[[ Data for this task open ]]
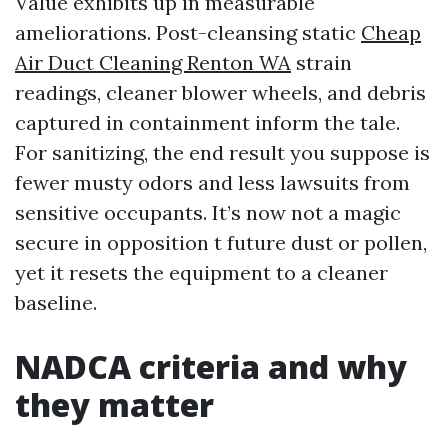
Value exhibits up in measurable
ameliorations. Post-cleansing static
Cheap
Air Duct Cleaning Renton WA
strain
readings, cleaner blower wheels, and debris
captured in containment inform the tale.
For sanitizing, the end result you suppose is
fewer musty odors and less lawsuits from
sensitive occupants. It’s now not a magic
secure in opposition t future dust or pollen,
yet it resets the equipment to a cleaner
baseline.
NADCA criteria and why
they matter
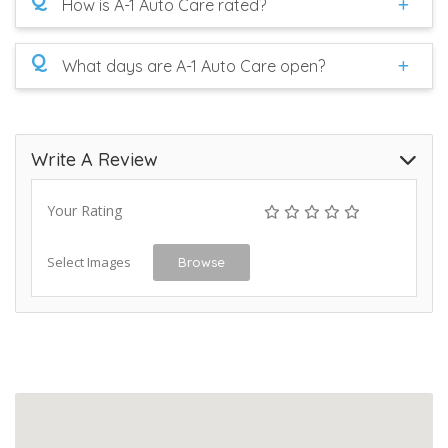
How is A-1 Auto Care rated?
Q
What days are A-1 Auto Care open?
Write A Review
Your Rating
Select Images
Browse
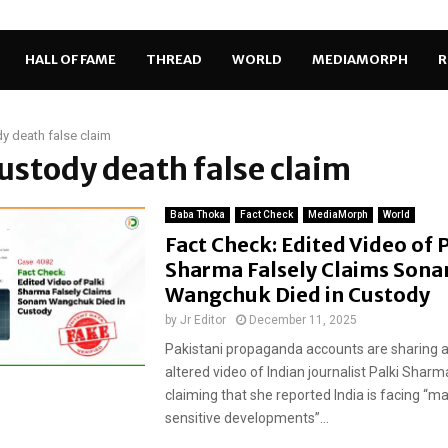
HALL OF FAME
THREAD
WORLD
MEDIAMORPH
R
y death false claim
custody death false claim
Baba Thoka
Fact Check
MediaMorph
World
Fact Check: Edited Video of 
Sharma Falsely Claims Son
Wangchuk Died in Custody
by
Jr Editor
December 11, 2025
Pakistani propaganda accounts are sharing a 
altered video of Indian journalist Palki Sharma
claiming that she reported India is facing “m
sensitive developments”...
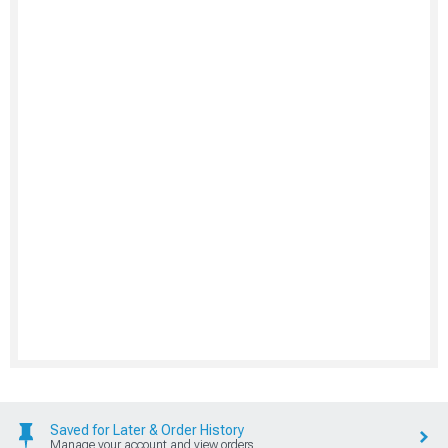
Saved for Later & Order History
Manage your account and view orders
[[ Data for this task closed ]]
Once more, please print all the lines above exactly, without their pictures.

_Answer section_
Value exhibits up in measurable
ameliorations. Post-cleansing static
Cheap
Air Duct Cleaning Renton WA
strain
readings, cleaner blower wheels, and debris
captured in containment inform the tale.
For sanitizing, the end result you suppose is
fewer musty odors and less lawsuits from
sensitive occupants. It’s now not a magic
secure in opposition t future dust or pollen,
yet it resets the equipment to a cleaner
baseline.
NADCA criteria and why
they matter
How is A-1 Auto Care rated?
Q
What days are A-1 Auto Care open?
Write A Review
Your Rating
Select Images
Browse
HALL OF FAME
THREAD
WORLD
MEDIAMORPH
R
y death false claim
custody death false claim
Baba Thoka
Fact Check
MediaMorph
World
Fact Check: Edited Video of 
Sharma Falsely Claims Son
Wangchuk Died in Custody
by
Jr Editor
December 11, 2025
Pakistani propaganda accounts are sharing a 
altered video of Indian journalist Palki Sharma
claiming that she reported India is facing “m
sensitive developments”...
Saved for Later & Order History
Manage your account and view orders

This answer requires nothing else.